Material provided: Begin
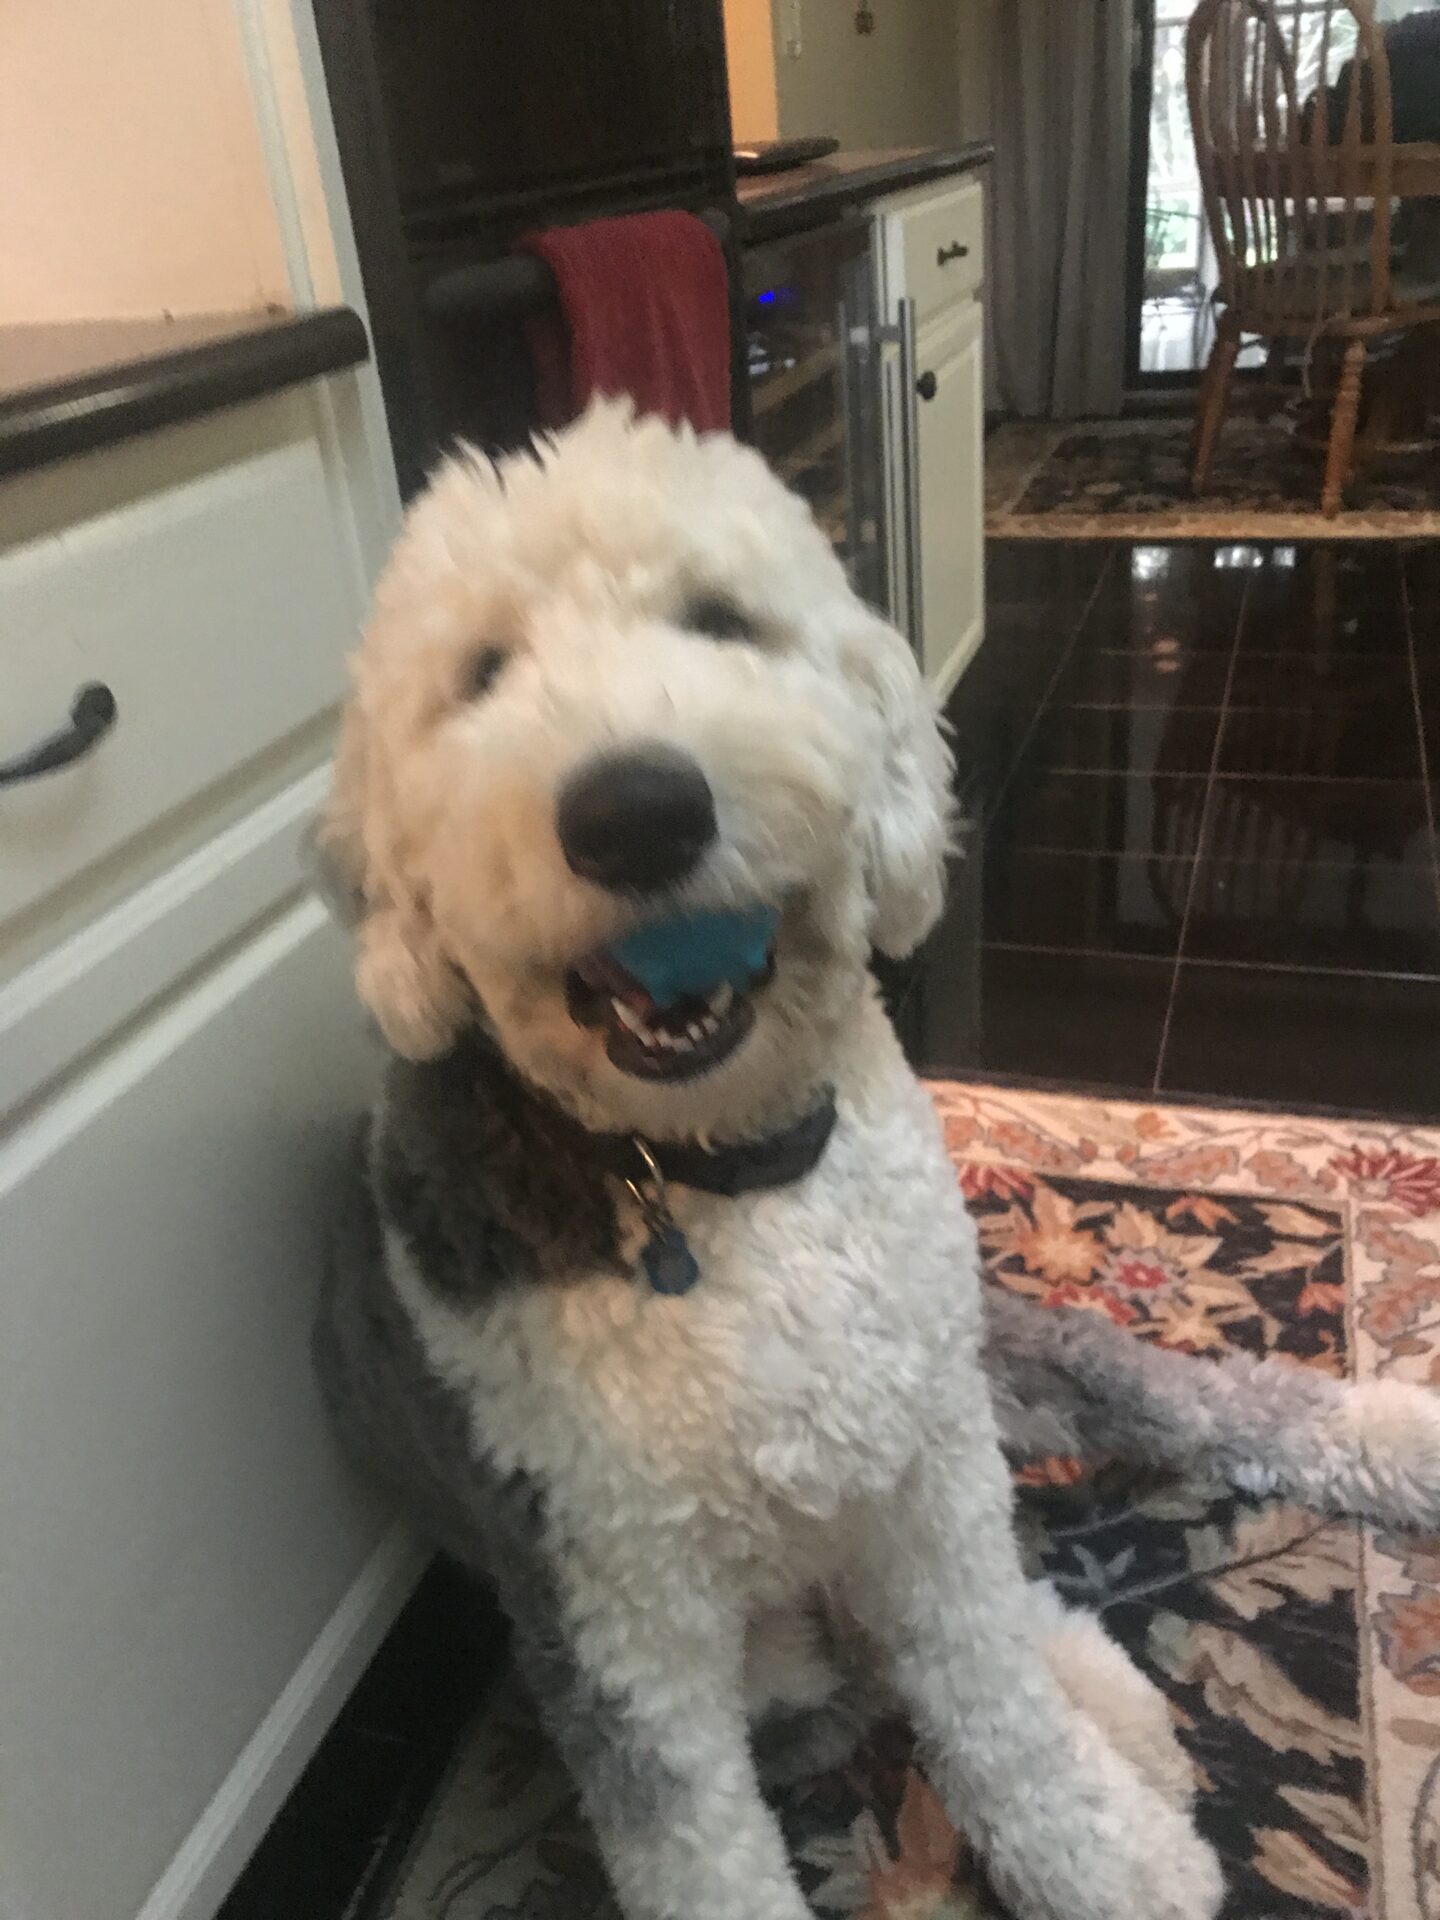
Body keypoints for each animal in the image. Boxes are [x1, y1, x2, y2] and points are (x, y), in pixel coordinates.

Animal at [320, 401, 1440, 1920]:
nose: (635, 810)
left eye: (721, 620)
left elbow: (992, 1695)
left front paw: (1100, 1854)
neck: (719, 1180)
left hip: (982, 1353)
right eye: (482, 674)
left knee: (1182, 1398)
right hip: (791, 1642)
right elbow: (709, 1852)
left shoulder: (926, 1464)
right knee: (874, 1660)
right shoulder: (616, 1616)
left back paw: (1382, 1454)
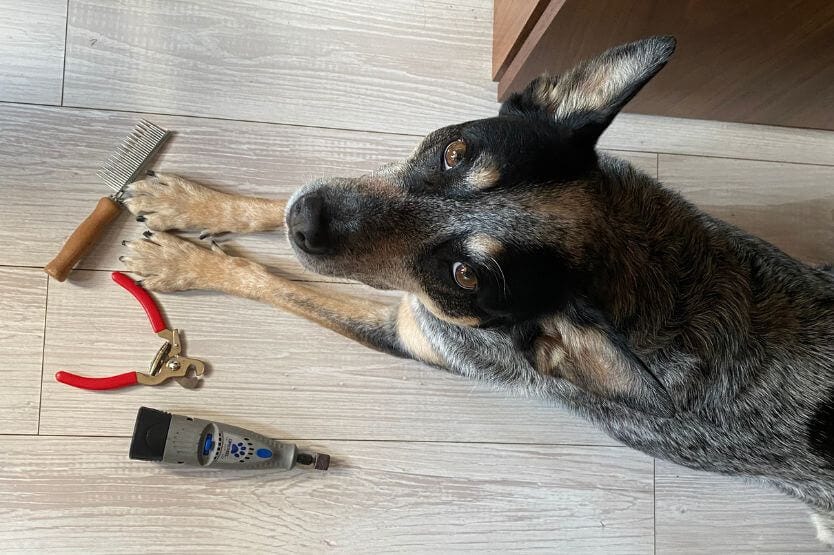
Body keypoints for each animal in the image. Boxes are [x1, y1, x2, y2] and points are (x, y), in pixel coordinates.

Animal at [118, 37, 832, 544]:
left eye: (466, 277)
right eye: (455, 152)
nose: (309, 222)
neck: (627, 256)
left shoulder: (413, 331)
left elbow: (272, 280)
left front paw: (180, 261)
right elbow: (270, 204)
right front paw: (187, 203)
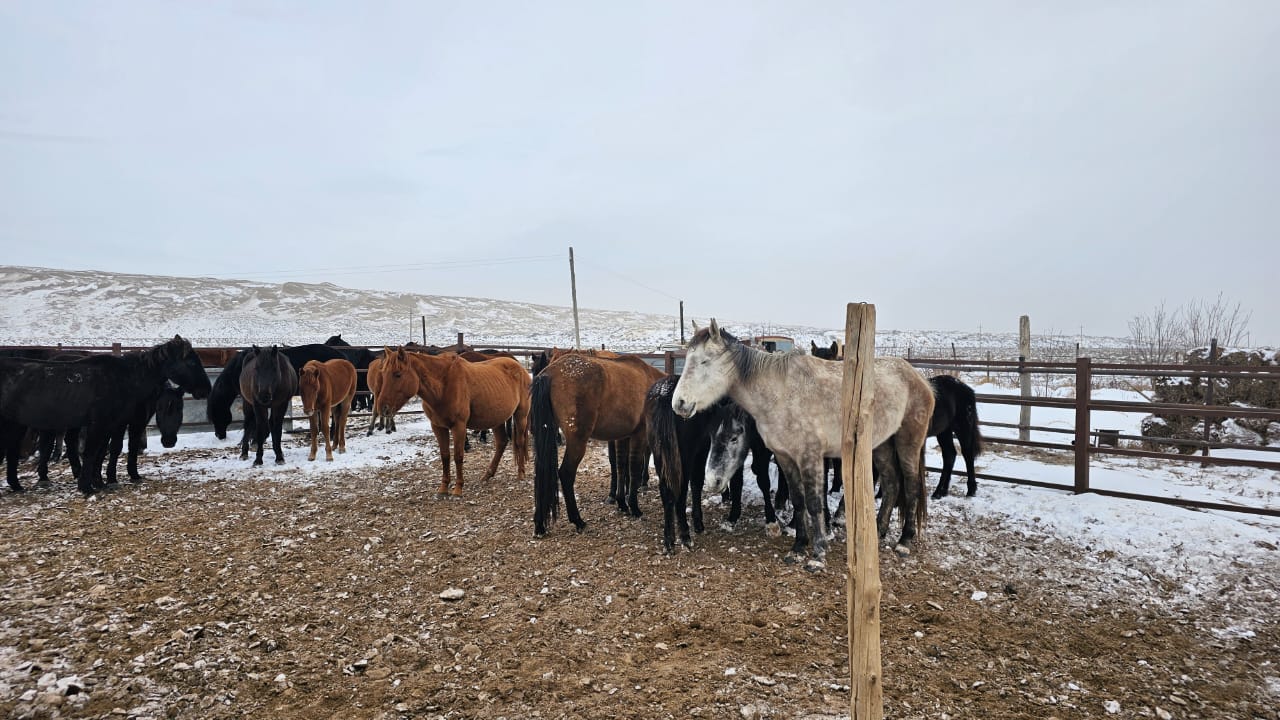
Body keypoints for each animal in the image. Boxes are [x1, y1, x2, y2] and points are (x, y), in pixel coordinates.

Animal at [0, 335, 211, 494]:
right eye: (192, 362)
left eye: (179, 409)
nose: (206, 389)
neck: (125, 379)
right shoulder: (102, 424)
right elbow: (94, 451)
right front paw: (88, 486)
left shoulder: (114, 425)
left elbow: (103, 451)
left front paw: (100, 481)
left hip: (18, 424)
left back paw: (18, 484)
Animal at [376, 348, 530, 497]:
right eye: (383, 373)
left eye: (397, 374)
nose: (382, 408)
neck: (443, 386)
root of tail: (521, 368)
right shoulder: (438, 427)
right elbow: (445, 456)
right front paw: (443, 488)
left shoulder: (459, 426)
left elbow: (458, 456)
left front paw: (458, 489)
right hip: (496, 419)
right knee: (501, 443)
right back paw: (488, 474)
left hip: (521, 416)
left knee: (520, 442)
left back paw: (521, 473)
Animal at [531, 352, 666, 536]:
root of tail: (549, 373)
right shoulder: (639, 435)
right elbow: (633, 468)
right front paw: (634, 507)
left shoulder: (622, 437)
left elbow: (621, 467)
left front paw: (621, 503)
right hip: (578, 442)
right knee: (566, 473)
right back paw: (577, 520)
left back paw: (539, 525)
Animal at [671, 320, 935, 570]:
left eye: (704, 361)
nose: (679, 403)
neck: (781, 394)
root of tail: (919, 378)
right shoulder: (785, 457)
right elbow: (798, 501)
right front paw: (798, 547)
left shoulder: (811, 457)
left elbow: (815, 503)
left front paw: (818, 555)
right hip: (881, 445)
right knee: (891, 483)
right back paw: (879, 531)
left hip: (908, 443)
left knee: (911, 486)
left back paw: (904, 541)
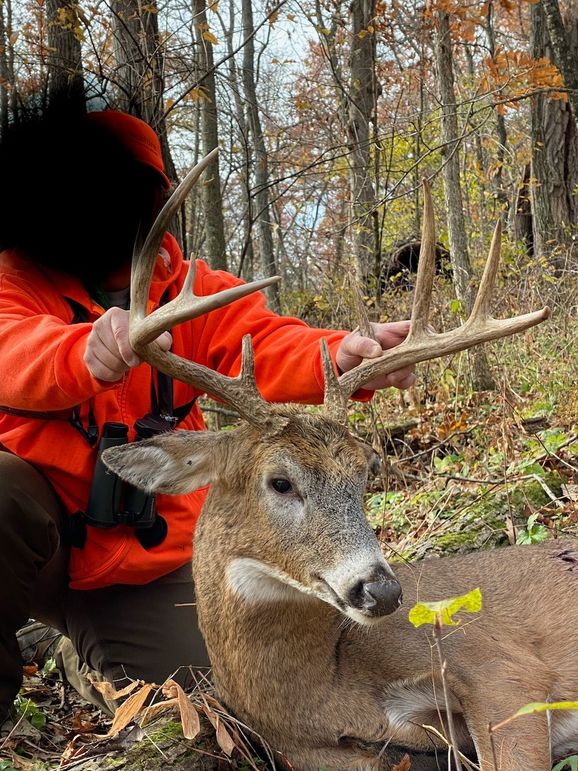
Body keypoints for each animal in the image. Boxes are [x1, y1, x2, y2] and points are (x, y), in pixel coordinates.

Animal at [102, 153, 578, 771]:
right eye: (280, 482)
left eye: (366, 471)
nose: (383, 592)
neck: (331, 681)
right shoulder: (320, 752)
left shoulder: (498, 664)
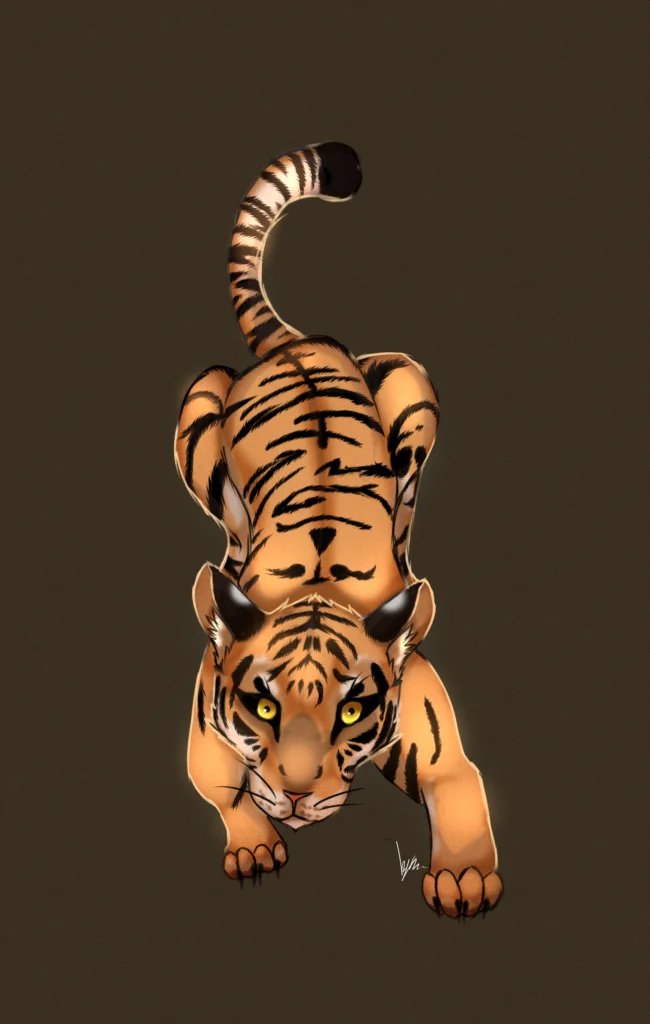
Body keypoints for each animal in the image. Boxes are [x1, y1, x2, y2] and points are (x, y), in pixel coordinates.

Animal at [174, 142, 503, 918]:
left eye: (353, 712)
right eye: (264, 705)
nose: (296, 796)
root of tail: (296, 346)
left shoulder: (438, 743)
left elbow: (463, 788)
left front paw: (466, 877)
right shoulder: (203, 727)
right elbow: (223, 785)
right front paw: (255, 844)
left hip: (413, 387)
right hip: (196, 405)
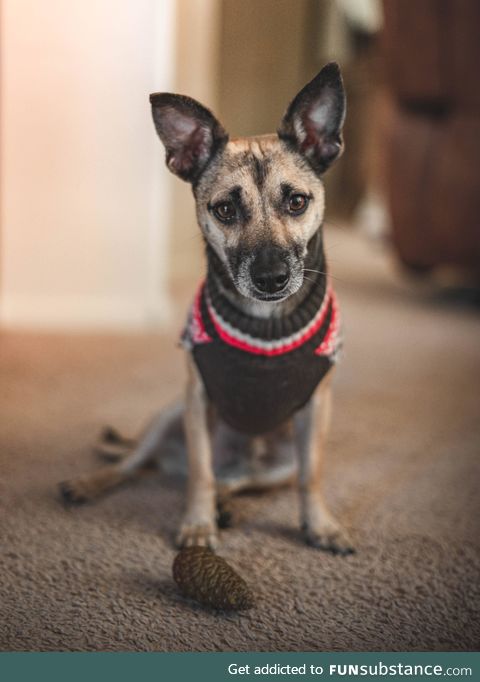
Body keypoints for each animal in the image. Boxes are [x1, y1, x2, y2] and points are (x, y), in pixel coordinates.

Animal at [59, 62, 352, 552]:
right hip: (169, 416)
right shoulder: (197, 402)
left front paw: (322, 525)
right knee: (137, 464)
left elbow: (311, 475)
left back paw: (229, 504)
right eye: (225, 210)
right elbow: (200, 473)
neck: (266, 323)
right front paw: (197, 525)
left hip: (280, 458)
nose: (271, 278)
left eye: (297, 202)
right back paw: (90, 484)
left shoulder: (316, 409)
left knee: (236, 481)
Material provided: End
→ What you need to do
In the listing above, transcribe exactly everything from the line containing "nose: (206, 389)" down to the line containing "left back paw: (18, 484)", including both and nothing more.

→ Your response
nose: (206, 389)
neck: (125, 379)
right shoulder: (102, 424)
right elbow: (94, 451)
right front paw: (88, 486)
left shoulder: (114, 425)
left elbow: (103, 451)
left front paw: (100, 481)
left hip: (18, 424)
left back paw: (18, 484)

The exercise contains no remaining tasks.